Прожив в доме сына несколько лет, умерла она во второй половине девяностых годов. Валентин Яковлевич обзвонил близких друзей с просьбой помочь с похоронами. День был рабочий, поэтому пришли только трое: тогдашний руководитель пресс-центра губернатора Сергей Александрович Биговчий, большой друг и будущий издатель Курбатова, его помощник и я, числившийся в тот момент безработным.
Отпевали маму дома, Валентин Яковлевич помогал священнику отцу Владимиру служить. А когда вернулись с кладбища и сели за поминальный стол, начался дождь. Только что светило яркое солнце и вдруг полило, причем солнце продолжало светить сквозь дождевые струи. Мы вышли на балкон посмотреть на это ликование природы. Дождь то ослабевал, то усиливался, заслоняя соседние дома струящейся серебристой стеной, прыгал по лужам, делая их похожими на ощетинившихся ежей.
Никто из нас не сказал ни слова, но, наверное, все подумали об одном – это Небо с радостью приняло маму Валентина Яковлевича.
Испортил дело громыхнувший над головой гром. Все припаркованные во дворе автомобили противоугонно засигналили и Курбатов раздраженно сказал:
— Расквакались, как лягушки на болоте.

* * *

Сергей Александрович Биговчий высоко ценил Курбатова. Был даже им очарован. Рассказывал, что когда приехал работать в Псков, думал, попал в глухую провинцию, а тут жизнь бьет ключом. Тут такие имена, и в первую очередь, среди других, называл Курбатова. Валентин Яковлевич отвечал взаимностью, ценил и уважал его, считал одним из лучших в стране издателем, слова плохого не сказал. Один раз помнится пошутил. Но шутка была доброй:
— Биговчий хороший человек, отличный издатель, одно плохо – детства у него не было.

◇ ◇ ◇ ◇ ◇ ◇ ◇

Задания —
1. Пожалуйста, изложите суть отрывка в двух предложениях.
2. Ответьте по отрывку на три вопроса:
(а) Какой священник отпевал маму Валентина Яковлевича дома?
(б) Отчего засигналили автомобили, припаркованные во дворе?
(в) Чего, по шутке Курбатова, не было у Биговчего?

Собранные данные:
◇ ◇ ◇ ◇ ◇ ◇ ◇

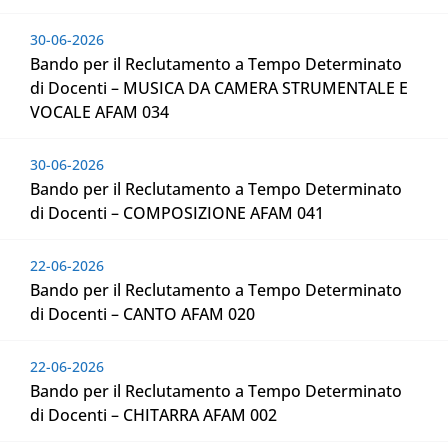
30-06-2026
Bando per il Reclutamento a Tempo Determinato
di Docenti – MUSICA DA CAMERA STRUMENTALE E
VOCALE AFAM 034
30-06-2026
Bando per il Reclutamento a Tempo Determinato
di Docenti – COMPOSIZIONE AFAM 041
22-06-2026
Bando per il Reclutamento a Tempo Determinato
di Docenti – CANTO AFAM 020
22-06-2026
Bando per il Reclutamento a Tempo Determinato
di Docenti – CHITARRA AFAM 002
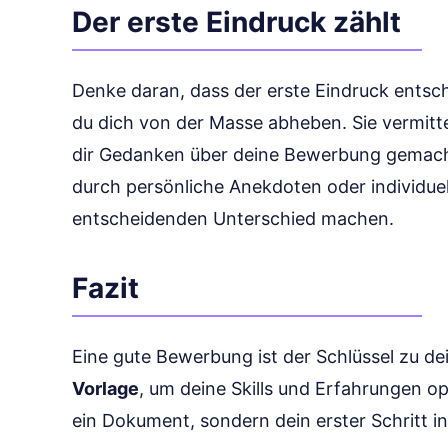
Der erste Eindruck zählt
Denke daran, dass der erste Eindruck entsch
du dich von der Masse abheben. Sie vermittel
dir Gedanken über deine Bewerbung gemach
durch persönliche Anekdoten oder individue
entscheidenden Unterschied machen.
Fazit
Eine gute Bewerbung ist der Schlüssel zu d
Vorlage
, um deine Skills und Erfahrungen opt
ein Dokument, sondern dein erster Schritt in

◇ ◇ ◇ ◇ ◇ ◇ ◇

Ответы по номерам —
1. Мать Валентина Яковлевича Курбатова умерла во второй половине девяностых годов; в рабочий день на похороны пришли лишь трое, а после возвращения с кладбища хлынул дождь при ярком солнце, и все, наверное, подумали, что Небо с радостью приняло ее. Сергей Александрович Биговчий, тогдашний руководитель пресс-центра губернатора и будущий издатель Курбатова, высоко ценил его, а Курбатов отвечал взаимностью и считал Биговчего одним из лучших в стране издателей.

2.
(а) Отец Владимир.
(б) Над головой громыхнул гром.
(в) Детства.